Curator of Prints Jane Glaubinger, in an exhibition statement, emphasizes Dubuffet's innovative use of the lithographic process. From around 1958 to 1962, he created a series of prints called The Phenomena, which broke new technical ground. This set of 324 works took, as its departing point, images such as oil-stained water, walls, soil, stones, an old suitcase, and even a friend's bare back. The artist achieved all sorts of novel effects because the drawings were successively printed in different colors. New textural details emerged and others disappeared as this printing process took place.

Around 20 images from this series are on display, and they are not easy to look at. Although viewing a section of soil or a person's bare back is not in itself disturbing, it is troubling when those images seem as though they are magnified to the point of unrecognizability. Common objects under a microscope can take on a grotesque aspect. Furthermore, titles like "Geography: Tormented Earth" amplify the dark mood. If, while looking at a Pollock canvas, one is drawn to the artist's intoxicating rhythms and sense of energy, with Dubuffet there is cool acknowledgment of chaos. It's as though one is being shown a scorched, war-torn landscape magnified by a microscope lens, but any moral implications have been carefully strained away to allow the viewer maximum interpretive freedom. One marvels at the textural variation, all right -- but come to think of it, it's the textural variation you might find after a tornado sweeps through town and reduces everything to rubble.
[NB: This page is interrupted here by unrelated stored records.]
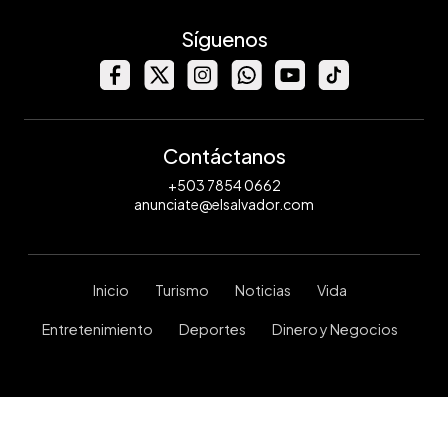
Síguenos
Contáctanos
+503 7854 0662
anunciate@elsalvador.com
Inicio
Turismo
Noticias
Vida
Entretenimiento
Deportes
Dinero y Negocios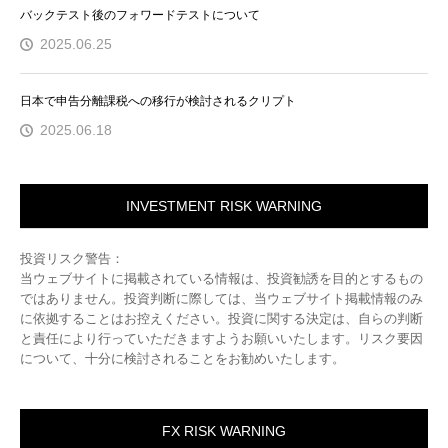
バックテスト後のフォワードテストについて
2025.06.25
日本で申告分離課税への移行が検討されるクリプト
2025.06.18
INVESTMENT RISK WARNING
投資リスク警告：
当ウェブサイトに掲載されている情報は、投資勧誘を目的とするもの
ではありません。投資判断に際しては、当ウェブサイト掲載情報のみ
に依拠することはお控えください。投資に関する決定は、自らの判断
と責任により行っていただきますようお願いいたします。リスク要因
について、十分に検討されることをお勧めいたします。
FX RISK WARNING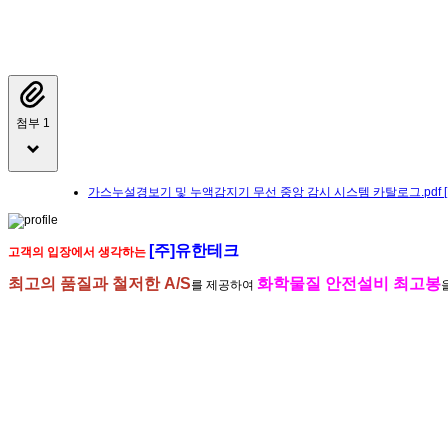
첨부 1
가스누설경보기 및 누액감지기 무선 중앙 감시 시스템 카탈로그.pdf
[주]유한테크
고객의 입장에서 생각하는
최고의 품질과 철저한 A/S
화학물질 안전설비 최고봉
를 제공하여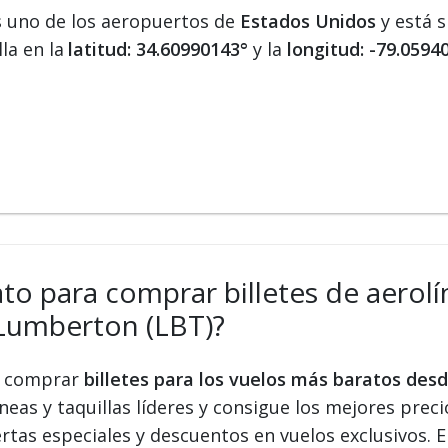
 uno de los aeropuertos de
Estados Unidos
y está s
la en la
latitud: 34.60990143°
y la
longitud: -79.0594
ato para comprar billetes de aerolí
Lumberton (LBT)?
 y comprar
billetes para los vuelos más baratos de
eas y taquillas líderes y consigue los mejores precio
ertas especiales y descuentos en vuelos exclusivos.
Dubuffet is an archaeologist of cultural collapse, and pieces like these are the results of his fieldwork. But his public statements are those of an artist who refused to entertain the proposition that his work contained a substantial dose of pessimism: "Certain people believe the mood of my art to be bitter. These people have overlooked my effort to substitute another and vaster beauty. I would like people to look at my work as an enterprise for the rehabilitation of scorned values and, in any case, make no mistake, a work of ardent celebration."
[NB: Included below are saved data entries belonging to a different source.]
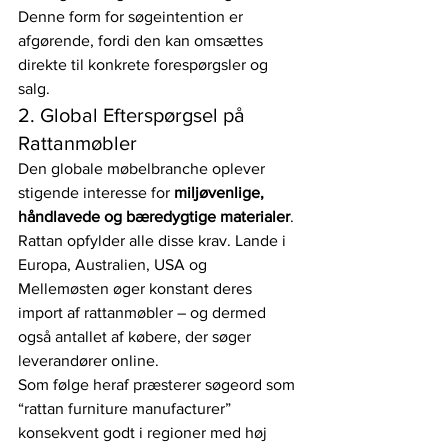
Denne form for søgeintention er 
afgørende, fordi den kan omsættes 
direkte til konkrete forespørgsler og 
salg.
2. Global Efterspørgsel på 
Rattanmøbler
Den globale møbelbranche oplever 
stigende interesse for 
miljøvenlige, 
håndlavede og bæredygtige materialer
. 
Rattan opfylder alle disse krav. Lande i 
Europa, Australien, USA og 
Mellemøsten øger konstant deres 
import af rattanmøbler – og dermed 
også antallet af købere, der søger 
leverandører online.
Som følge heraf præsterer søgeord som 
“rattan furniture manufacturer” 
konsekvent godt i regioner med høj 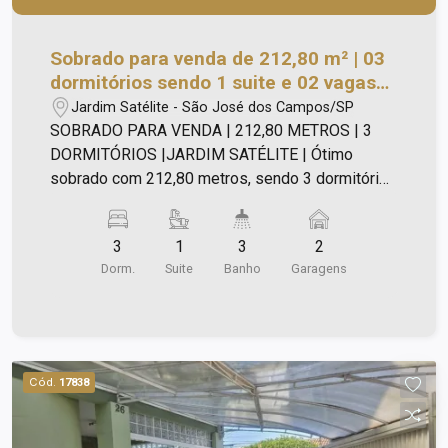
decorativas. Os fundos contam com um amplo
quintal gramado e arborizado; -
Varandas/Alpendres: Há um grande alpendre
Sobrado para venda de 212,80 m² | 03
coberto, com piso em cerâmica e guarda-corpo
dormitórios sendo 1 suite e 02 vagas
branco, acessível a partir da sala, que
de garagem | Jd Satélite | São José
Jardim Satélite - São José dos Campos/SP
proporciona uma vista para o quintal. O andar
dos Campos |
SOBRADO PARA VENDA | 212,80 METROS | 3
superior também possui sacadas; - Garagem:
DORMITÓRIOS |JARDIM SATÉLITE | Ótimo
Ampla área de garagem coberta com piso de
sobrado com 212,80 metros, sendo 3 dormitórios
cerâmica, com capacidade para veículos.
sendo 1 suite com varanda para a rua 2 banheiros
Sala ampla Cozinha completa em armários Copa
3
1
3
2
grande Área de serviço enorme e coberta Quintal
Dorm.
Suite
Banho
Garagens
Garagem coberta para dois carros Agende sua
visita
Cód.
17838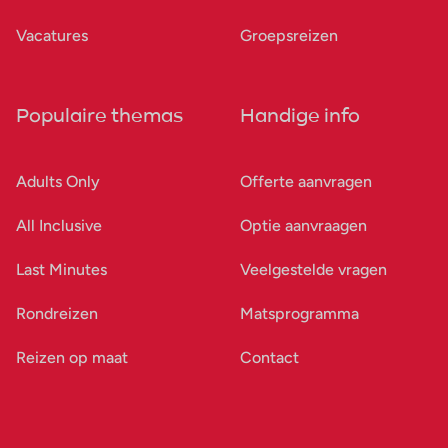
Vacatures
Groepsreizen
Populaire themas
Handige info
Adults Only
Offerte aanvragen
All Inclusive
Optie aanvraagen
Last Minutes
Veelgestelde vragen
Rondreizen
Matsprogramma
Reizen op maat
Contact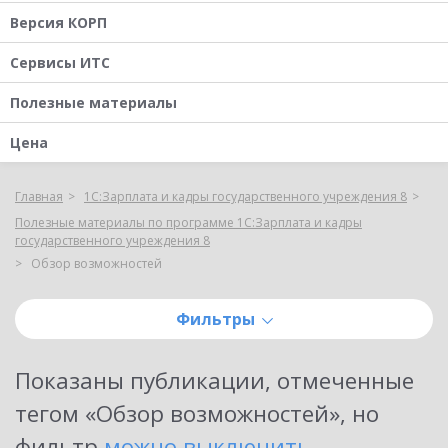
Версия КОРП
Сервисы ИТС
Полезные материалы
Цена
Главная
1С:Зарплата и кадры государственного учреждения 8
Полезные материалы по программе 1С:Зарплата и кадры
государственного учреждения 8
Обзор возможностей
Фильтры
Показаны публикации, отмеченные
тегом «
Обзор возможностей
»
, но
фильтр
можно выключить
.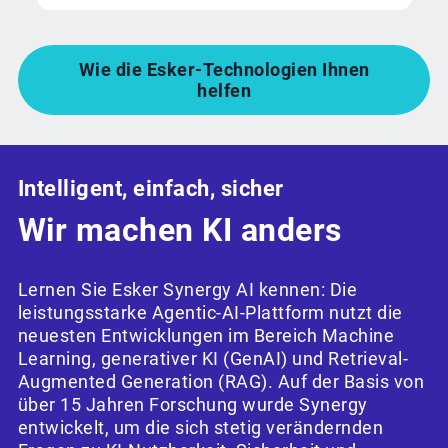
Wie die Esker-Technologien Ihnen
helfen
Intelligent, einfach, sicher
Wir machen KI anders
Lernen Sie Esker Synergy AI kennen: Die
leistungsstarke Agentic-AI-Plattform nutzt die
neuesten Entwicklungen im Bereich Machine
Learning, generativer KI (GenAI) und Retrieval-
Augmented Generation (RAG). Auf der Basis von
über 15 Jahren Forschung wurde Synergy
entwickelt, um die sich stetig verändernden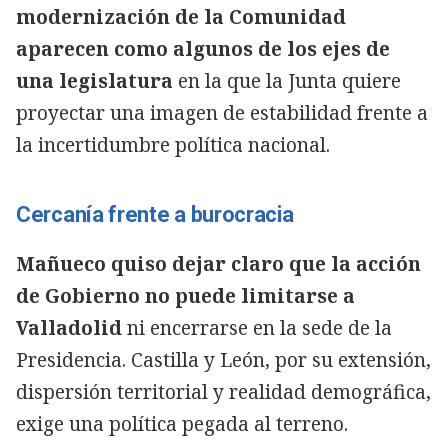
modernización de la Comunidad
aparecen como algunos de los ejes de
una legislatura
en la que la Junta quiere
proyectar una imagen de estabilidad frente a
la incertidumbre política nacional.
Cercanía frente a burocracia
Mañueco quiso dejar claro que la acción
de Gobierno no puede limitarse a
Valladolid
ni encerrarse en la sede de la
Presidencia. Castilla y León, por su extensión,
dispersión territorial y realidad demográfica,
exige una política pegada al terreno.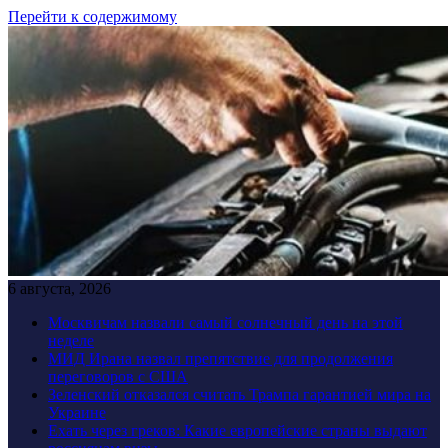
Перейти к содержимому
6 августа, 2026
Москвичам назвали самый солнечный день на этой
неделе
МИД Ирана назвал препятствие для продолжения
переговоров с США
Зеленский отказался считать Трампа гарантией мира на
Украине
Ехать через греков: Какие европейские страны выдают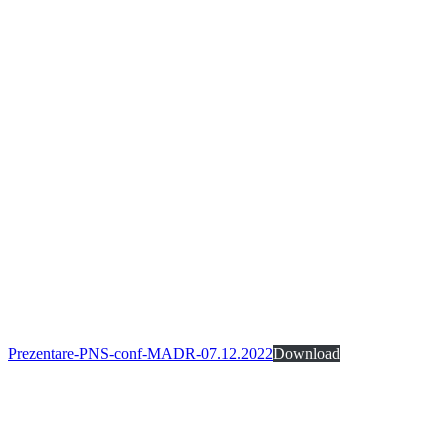
Prezentare-PNS-conf-MADR-07.12.2022
Download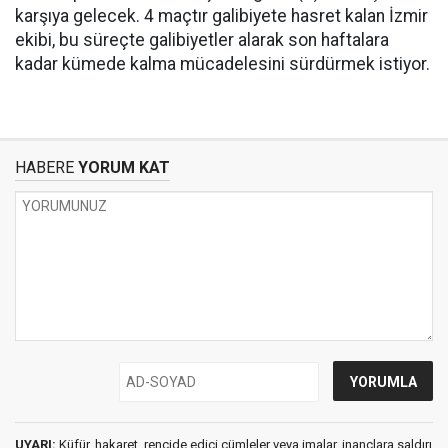
karşıya gelecek. 4 maçtır galibiyete hasret kalan İzmir
ekibi, bu süreçte galibiyetler alarak son haftalara
kadar kümede kalma mücadelesini sürdürmek istiyor.
HABERE
YORUM KAT
UYARI:
Küfür, hakaret, rencide edici cümleler veya imalar, inançlara saldırı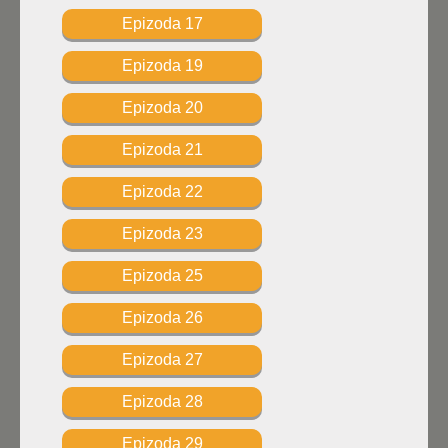
Epizoda 17
Epizoda 19
Epizoda 20
Epizoda 21
Epizoda 22
Epizoda 23
Epizoda 25
Epizoda 26
Epizoda 27
Epizoda 28
Epizoda 29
Dubuffet's faces are as unnerving as his landscapes. They look like a combination of Mr. Potato Head half-morphed into Barney. The huge, awkwardly rendered face in "Smile," a color lithograph of 1962, is unsettling in Dubuffet's best manner. The face is a deep rosy red. (It's common in Dubuffet's oeuvre to find faces and bodies in this color because, for him, it evoked the image of blood coursing through the body's veins.) There is something comic about a terrified Mr. Potato Head or a Barney who doesn't look at all friendly. As Glaubinger points out, "Like the dada and surrealist artists in the 20th century, Dubuffet wanted to shock stodgy bourgeois society," and to get there, he drew figures "spontaneously, and with somewhat arbitrary proportions." This work, like everything else in the exhibit, also withstands a second look long after the initial shock has worn off. Smiling doesn't necessarily reflect inner peace or relaxed goodwill for one's fellow human beings, and this crudely drawn face seems more terrified than happy. As in so much of Dubuffet's art, one is led back to the notion of the world as a place of disguises and masks.
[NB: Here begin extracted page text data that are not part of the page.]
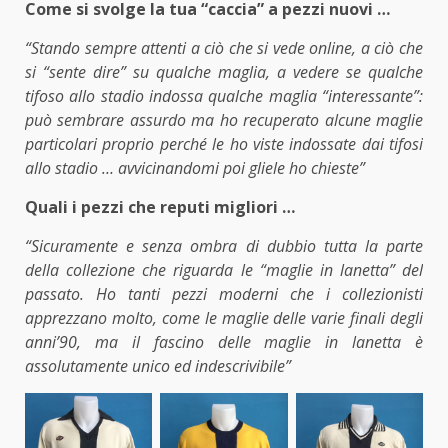
Come si svolge la tua “caccia” a pezzi nuovi …
“Stando sempre attenti a ciò che si vede online, a ciò che
si “sente dire” su qualche maglia, a vedere se qualche
tifoso allo stadio indossa qualche maglia “interessante”:
può sembrare assurdo ma ho recuperato alcune maglie
particolari proprio perché le ho viste indossate dai tifosi
allo stadio … avvicinandomi poi gliele ho chieste”
Quali i pezzi che reputi migliori …
“Sicuramente e senza ombra di dubbio tutta la parte
della collezione che riguarda le “maglie in lanetta” del
passato. Ho tanti pezzi moderni che i collezionisti
apprezzano molto, come le maglie delle varie finali degli
anni’90, ma il fascino delle maglie in lanetta è
assolutamente unico ed indescrivibile”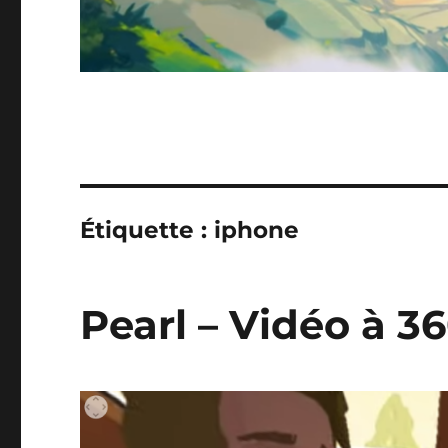
Étiquette :
iphone
Pearl – Vidéo à 3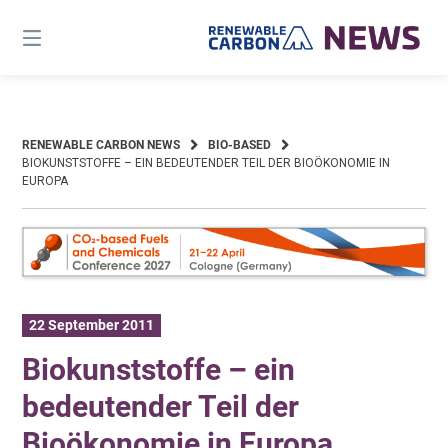
Skip
to
content
RENEWABLE CARBON NEWS
BIO-BASED
BIOKUNSTSTOFFE – EIN BEDEUTENDER TEIL DER BIOÖKONOMIE IN
EUROPA
22 September 2011
Biokunststoffe – ein
bedeutender Teil der
Bioökonomie in Europa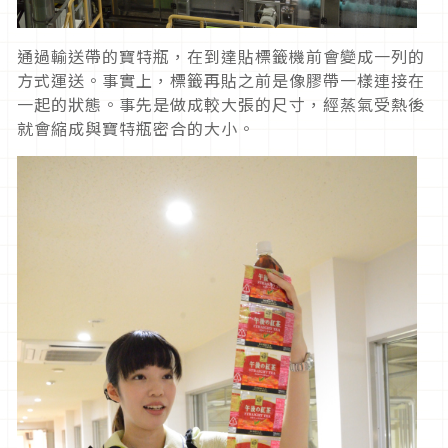
通過輸送帶的寶特瓶，在到達貼標籤機前會變成一列的
方式運送。事實上，標籤再貼之前是像膠帶一樣連接在
一起的狀態。事先是做成較大張的尺寸，經蒸氣受熱後
就會縮成與寶特瓶密合的大小。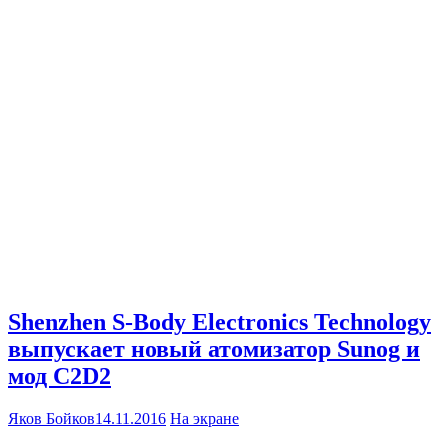
Shenzhen S-Body Electronics Technology
выпускает новый атомизатор Sunog и
мод C2D2
Яков Бойков
14.11.2016
На экране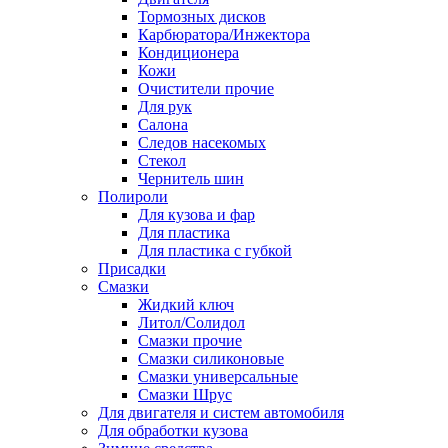
Тормозных дисков
Карбюратора/Инжектора
Кондиционера
Кожи
Очистители прочие
Для рук
Салона
Следов насекомых
Стекол
Чернитель шин
Полироли
Для кузова и фар
Для пластика
Для пластика с губкой
Присадки
Смазки
Жидкий ключ
Литол/Солидол
Смазки прочие
Смазки силиконовые
Смазки универсальные
Смазки Шрус
Для двигателя и систем автомобиля
Для обработки кузова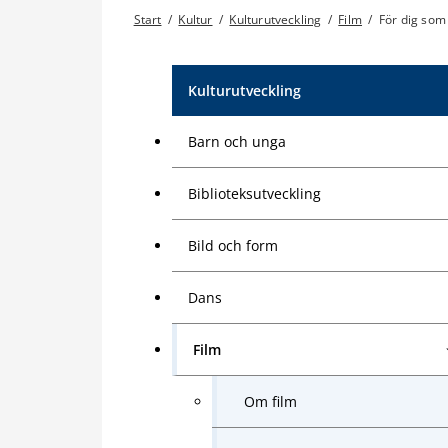
Start
/
Kultur
/
Kulturutveckling
/
Film
/
För dig som
Kulturutveckling
Barn och unga
Biblioteksutveckling
Bild och form
Dans
Film
Om film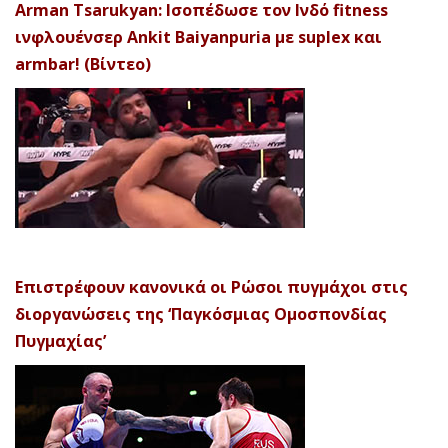
Arman Tsarukyan: Ισοπέδωσε τον Ινδό fitness
ινφλουένσερ Ankit Baiyanpuria με suplex και
armbar! (Βίντεο)
Επιστρέφουν κανονικά οι Ρώσοι πυγμάχοι στις
διοργανώσεις της ‘Παγκόσμιας Ομοσπονδίας
Πυγμαχίας’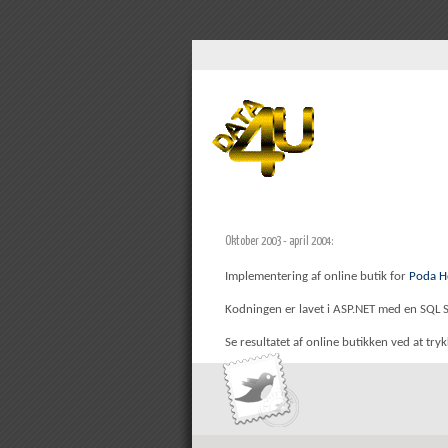
Oktober 2003 - april 2004:
Implementering af online butik for
Poda H
Kodningen er lavet i ASP.NET med en SQL S
Se resultatet af online butikken ved at try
Dubuffet, who died in 1985 at the age of 84, himself wore a mask. In his public statements and published writings, he stressed the celebratory aspect of his art. The work, as this show makes clear, however, was often as celebratory as a doomsday prediction. He drew inspiration from children's art and that of the mentally ill, but, to an even greater degree than most 20th-century artists, he was a product of Hiroshima and the Holocaust. This exhibit rescues him from those admirers who claim that he was a primitive whose work was at its strongest when it ignored culture and history.